Saturday, March 08, 2014
House Panel Holds Hearing on Legislation to Prevent Volcker Rule Divestiture of Legacy Debt Securities of CLOs
A hearing conducted by the House Capital Market subcommittee revealed tentative industry support for draft legislation clarifying that nothing in the Volcker Rule should be construed to require the divestiture of any debt securities of collateralized loan obligations, if such collateralized loan obligations were issued before December 31, 2013. At the same time, Rep. Carolyn Maloney (D-NY), the Subcommittee’s Ranking Member is concerned that the draft bill could create loopholes in the Volcker Rule, but she allowed that she could support a more narrowly tailored bill. Rep. Andy Barr (R-KY), the author of the draft legislation, said that the legacy debt securities of collateralized loan obligations must be protected from the medicine that the Volcker Rule prescribes, which in his view would be far more damaging to the credit markets than the perceived illness of suffering loses from CLO paper. Congress must grandfather existing CLO investments, emphasized Rep. Barr. But Rep. Stephen Lynch (D-MA) said that the draft bill goes beyond the relief needed by completely exempting legacy CLOs. It is not necessary to grandfather all CLOs, said Rep.

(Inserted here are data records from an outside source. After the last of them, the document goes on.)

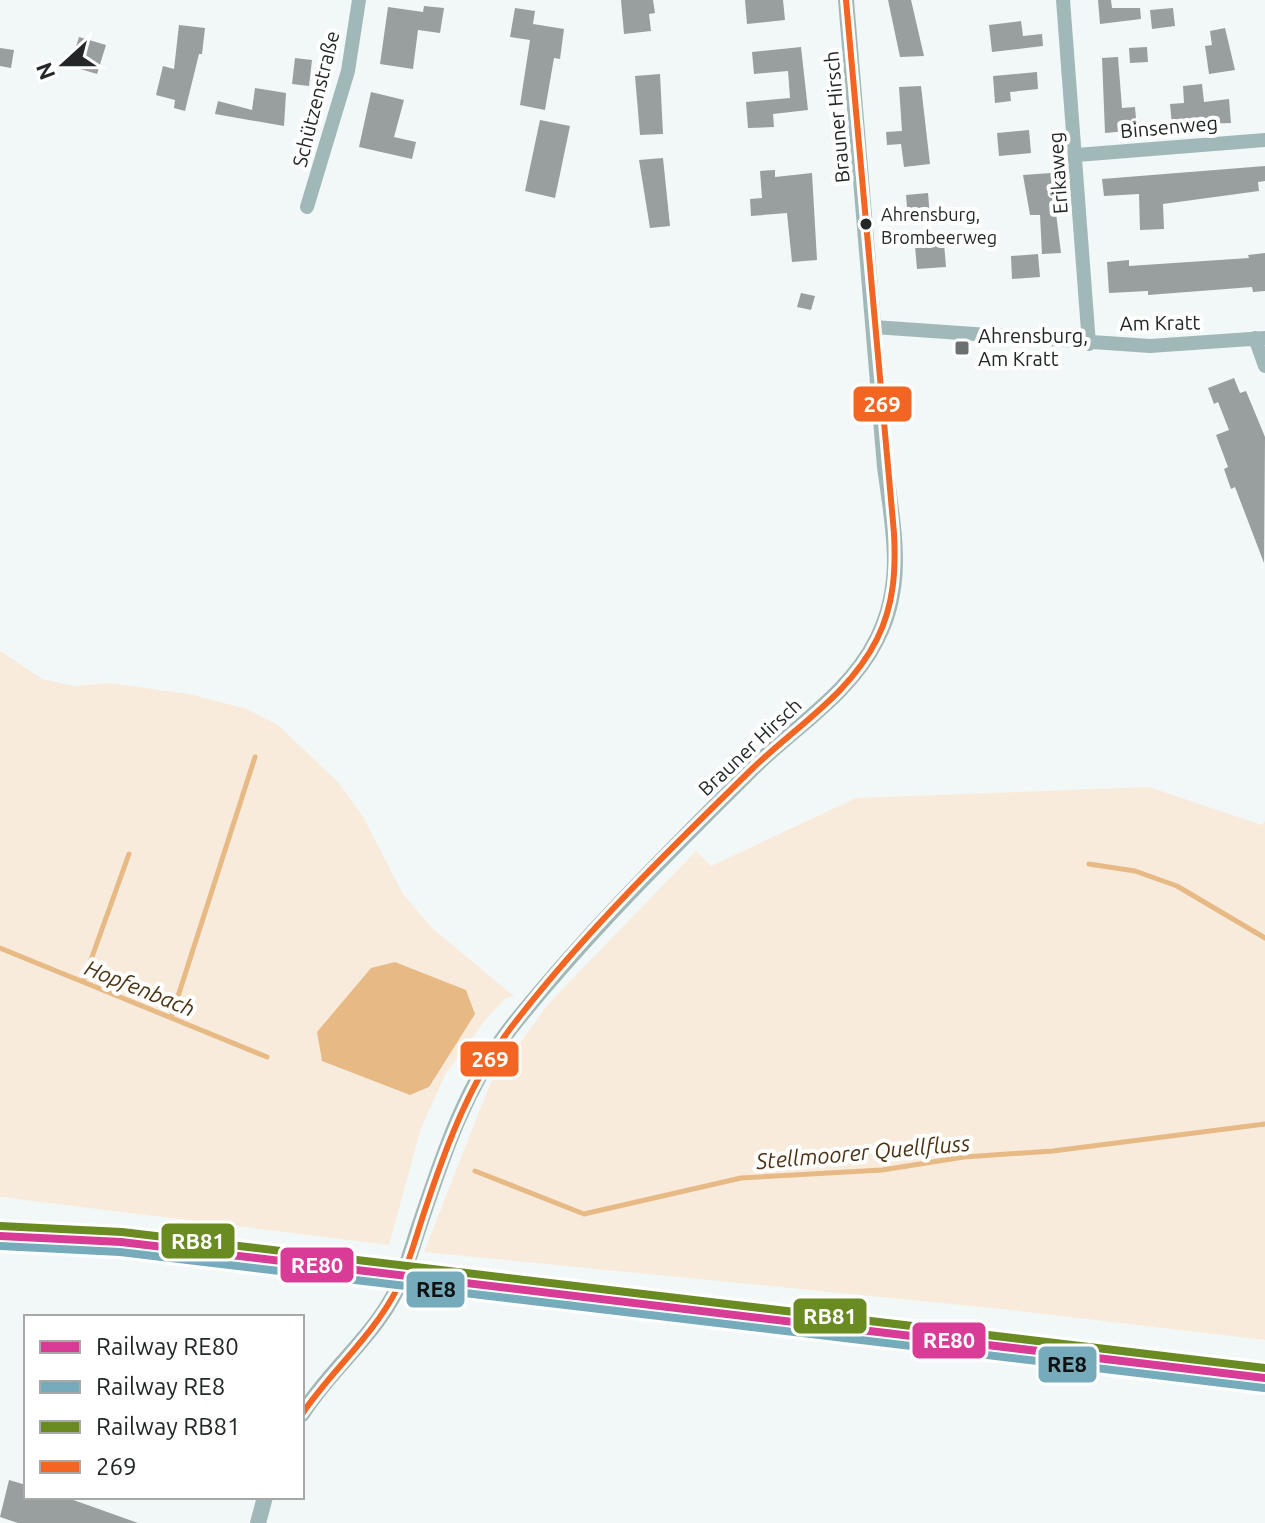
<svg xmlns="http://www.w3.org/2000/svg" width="1265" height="1523" font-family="Ubuntu,sans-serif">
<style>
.green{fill:#f8ebdc;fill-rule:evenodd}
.water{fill:#e7ba85}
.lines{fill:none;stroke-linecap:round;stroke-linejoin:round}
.stream{stroke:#e7ba85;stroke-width:5}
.building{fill:#999e9e}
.minor{stroke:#a1b8b9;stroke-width:14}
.tertiary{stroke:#a1b8b9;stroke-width:16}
.bus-1-casing{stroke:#fff;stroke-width:12}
.bus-1{stroke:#f26522;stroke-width:6}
.rail-1-casing{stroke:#fff;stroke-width:14}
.rail-2-casing{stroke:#fff;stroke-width:14}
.rail-3-casing{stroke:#fff;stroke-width:14}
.rail-1{stroke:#d83c96;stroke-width:8}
.rail-2{stroke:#75abbb;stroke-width:8}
.rail-3{stroke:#6a8a22;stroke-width:8}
.bus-dot{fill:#232727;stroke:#fff;stroke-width:3}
.poi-dot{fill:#6b7070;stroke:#fff;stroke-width:3}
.labels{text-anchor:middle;stroke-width:8;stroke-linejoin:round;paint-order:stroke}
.bus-label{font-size:18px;fill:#232727;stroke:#fff;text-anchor:start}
.street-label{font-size:20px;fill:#232727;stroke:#fff}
.poi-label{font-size:20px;fill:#232727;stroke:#fff;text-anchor:start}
.water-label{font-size:22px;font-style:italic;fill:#4d3211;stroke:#fff}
.line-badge{stroke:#fff;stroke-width:3}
.badge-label{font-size:22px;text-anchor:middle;font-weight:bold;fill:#fff}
.pale-badge-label{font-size:22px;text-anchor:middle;font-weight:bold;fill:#111}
</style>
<rect width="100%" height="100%" fill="#f2f8f8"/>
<path class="green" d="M0,651L42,679L74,686L110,683L189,694L247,709L278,725L339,783L362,815L403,894L432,928L514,996L505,999L486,1019L445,1075L421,1128L389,1245L0,1197ZM395,962L322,1061L317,1032Z
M1149,787L1262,825L1265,821V1340L1002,1309L424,1252L490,1084L550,1002L696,851L711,866L856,798Z"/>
<path class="water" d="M395,962L466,990L475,1014L429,1087L410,1095L322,1061L317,1032L371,968Z"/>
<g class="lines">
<path class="stream" d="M1089,864L1135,871L1177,886L1265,938
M0,948L267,1057
M83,982L129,854
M171,1018L255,757
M475,1171L584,1214L741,1178L882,1170L964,1157L1053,1151L1265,1124"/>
</g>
<path class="building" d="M621,0H653L655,13L649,14L651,31L624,34Z
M745,0H783L785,20L747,24Z
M888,0H911L924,56L900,57Z
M1098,0H1111L1112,8H1140L1141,19L1100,24Z
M424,6L444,8L440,33L418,30L413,69L380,64L388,7L423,12Z
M515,8L535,11L533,24L564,29L560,59L554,58L545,110L520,105L530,40L510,37Z
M1173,8L1175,26L1152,29L1150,10Z
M1021,21L1023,36L1042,34L1043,46L992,52L989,25Z
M179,25L205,28L202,54H199L185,111L174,108L175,100L156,95L163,66L174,69Z
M1225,28L1235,70L1209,74L1205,46L1212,45L1210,31Z
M79,37L106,45L97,74L70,66Z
M801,47L808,110L773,114L774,127L748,128L746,102L790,98L788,71L754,74L752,52Z
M1147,47L1148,62L1130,63L1129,48Z
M0,48L14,50L11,68L0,66Z
M1118,57L1122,108L1135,107L1137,130L1105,133L1102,58Z
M295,58L312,60L309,86L292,84Z
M1037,72L1038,89L1010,92L1011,101L995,103L993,76Z
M660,74L663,134L640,135L635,76Z
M1202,84L1204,102L1229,99L1231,123L1172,125L1170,104L1184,103L1183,86Z
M921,86L930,164L904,167L901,144L887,145L886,132L902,131L899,87Z
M255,88L286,93L284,126L215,114L218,101L252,110Z
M371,92L404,100L394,137L416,142L412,159L359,147Z
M540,120L570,126L555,198L525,191Z
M1029,130L1031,153L999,156L997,133Z
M663,158L670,226L650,228L639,160Z
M1265,166V181L1258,182L1259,191L1163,204L1164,229L1140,230L1139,194L1104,196L1102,179Z
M775,170V177L812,173L817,260L792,262L787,213L751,216L750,199L762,198L760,171Z
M1051,173L1061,253L1042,254L1040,215H1030L1023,175Z
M928,193L930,218L908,220L906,195Z
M944,243L946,267L917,269L915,246Z
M1265,253V291L1253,292L1252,287L1148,295V291L1109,293L1107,262L1129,260V266L1249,258L1248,255Z
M1038,254L1040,277L1012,279L1011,256Z
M801,293L815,296L811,310L797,307Z
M1234,378L1240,393L1246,391L1265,437L1264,563L1235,487L1231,489L1224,469L1228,467L1216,435L1229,430L1218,402L1214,404L1208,388Z
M9,1480L26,1485V1497H65L138,1523H18L0,1517Z"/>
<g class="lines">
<path class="minor" d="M1063,0L1089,344
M1077,155L1265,140
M307,207L348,71L359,0
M874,327L1150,346L1265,338
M1255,338L1265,366"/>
<path class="tertiary" d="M302,1414C330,1369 373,1338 397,1289C407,1268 413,1244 421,1221C444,1152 467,1083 513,1025C586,934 670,851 752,769C794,727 850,694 877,639C906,582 893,527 885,467L846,0
M258,1523L265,1497"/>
<defs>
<path id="bus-1" d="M302,1414C331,1371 373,1336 397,1289C410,1262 417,1232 427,1204C448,1141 472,1078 513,1025C584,933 669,850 752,769C795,727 850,694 877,639C894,605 896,570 894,533L846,0"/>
</defs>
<use href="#bus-1" class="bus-1-casing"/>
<use href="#bus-1" class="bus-1"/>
<defs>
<path id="rail-1" d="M0,1236L121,1242L1265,1378"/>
<path id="rail-2" d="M0,1246L120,1252L1264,1388"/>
<path id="rail-3" d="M0,1226L122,1232L1265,1368"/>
</defs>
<use href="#rail-1" class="rail-1-casing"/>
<use href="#rail-2" class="rail-2-casing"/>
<use href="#rail-3" class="rail-3-casing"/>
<use href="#rail-1" class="rail-1"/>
<use href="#rail-2" class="rail-2"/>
<use href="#rail-3" class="rail-3"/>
</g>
<circle class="bus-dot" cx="866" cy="224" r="7"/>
<rect class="poi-dot" x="954" y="340" width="16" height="16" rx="4"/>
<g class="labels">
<g class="bus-label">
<text x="881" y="221">Ahrensburg,<tspan x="881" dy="23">Brombeerweg</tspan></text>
</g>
<g class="street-label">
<text transform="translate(316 99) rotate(-76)" y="7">Schützenstraße</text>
<text transform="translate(837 117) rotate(-95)" y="7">Brauner Hirsch</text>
<text transform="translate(1169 127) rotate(-5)" y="7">Binsenweg</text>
<text transform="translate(1058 173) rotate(-94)" y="7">Erikaweg</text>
<text transform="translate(1160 323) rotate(-1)" y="7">Am Kratt</text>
<text transform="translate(750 747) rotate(-43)" y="7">Brauner Hirsch</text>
</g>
<g class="poi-label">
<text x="978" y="343">Ahrensburg,<tspan x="978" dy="23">Am Kratt</tspan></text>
</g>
<g class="water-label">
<text transform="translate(140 988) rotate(22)" y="8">Hopfenbach</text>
<text transform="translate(863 1152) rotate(-5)" y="8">Stellmoorer Quellfluss</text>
</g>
</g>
<g class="line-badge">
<rect x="852" y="385" width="61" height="38" rx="8" fill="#f26522"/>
<rect x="459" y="1040" width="61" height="38" rx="8" fill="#f26522"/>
<rect x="160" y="1222" width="76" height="38" rx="8" fill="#6a8a22"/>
<rect x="279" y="1246" width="76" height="38" rx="8" fill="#d83c96"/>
<rect x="405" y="1270" width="61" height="39" rx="8" fill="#75abbb"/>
<rect x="792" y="1297" width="76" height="38" rx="8" fill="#6a8a22"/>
<rect x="911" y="1321" width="76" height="39" rx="8" fill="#d83c96"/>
<rect x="1037" y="1345" width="61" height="39" rx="8" fill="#75abbb"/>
</g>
<g class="badge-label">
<text x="882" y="412">269</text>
<text x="490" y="1067">269</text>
<text x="198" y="1249">RB81</text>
<text x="317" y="1273">RE80</text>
<text x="830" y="1324">RB81</text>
<text x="949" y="1348">RE80</text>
</g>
<g class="pale-badge-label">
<text x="436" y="1297">RE8</text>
<text x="1067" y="1372">RE8</text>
</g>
<rect x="24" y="1315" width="280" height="184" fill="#ffffff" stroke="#a7a9a9" stroke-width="2"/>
<rect x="40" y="1341" width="40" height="12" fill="#d83c96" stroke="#a7a9a9" stroke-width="2"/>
<text x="96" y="1355" font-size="24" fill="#232727">Railway RE80</text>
<rect x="40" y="1381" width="40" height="12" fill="#75abbb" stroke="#a7a9a9" stroke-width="2"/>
<text x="96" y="1395" font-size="24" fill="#232727">Railway RE8</text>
<rect x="40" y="1421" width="40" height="12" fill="#6a8a22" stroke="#a7a9a9" stroke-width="2"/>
<text x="96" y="1435" font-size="24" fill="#232727">Railway RB81</text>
<rect x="40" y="1461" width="40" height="12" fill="#f26522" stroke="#a7a9a9" stroke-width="2"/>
<text x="96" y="1475" font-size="24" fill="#232727">269</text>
<g transform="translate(64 64) rotate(249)" stroke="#ffffff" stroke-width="6" paint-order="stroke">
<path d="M0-6L14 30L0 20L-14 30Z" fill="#232727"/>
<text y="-12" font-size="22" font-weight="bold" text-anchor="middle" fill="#232727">N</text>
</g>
</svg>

Lynch, and could even be dangerous by opening up the Volcker Rule to gaming by the industry. The discussion draft would also clarify that a banking entity will not be considered to have an ownership interest in a collateralized loan obligation if there is no indicia of ownership other than the right of the banking entity to fire or remove for cause, or to participate in the selection or removal of, a general partner, managing member, member of the board of directors or trustees, investment manager, investment adviser, or commodity trading advisor of the fund, provided that the collateralized loan obligation is predominantly backed by loans.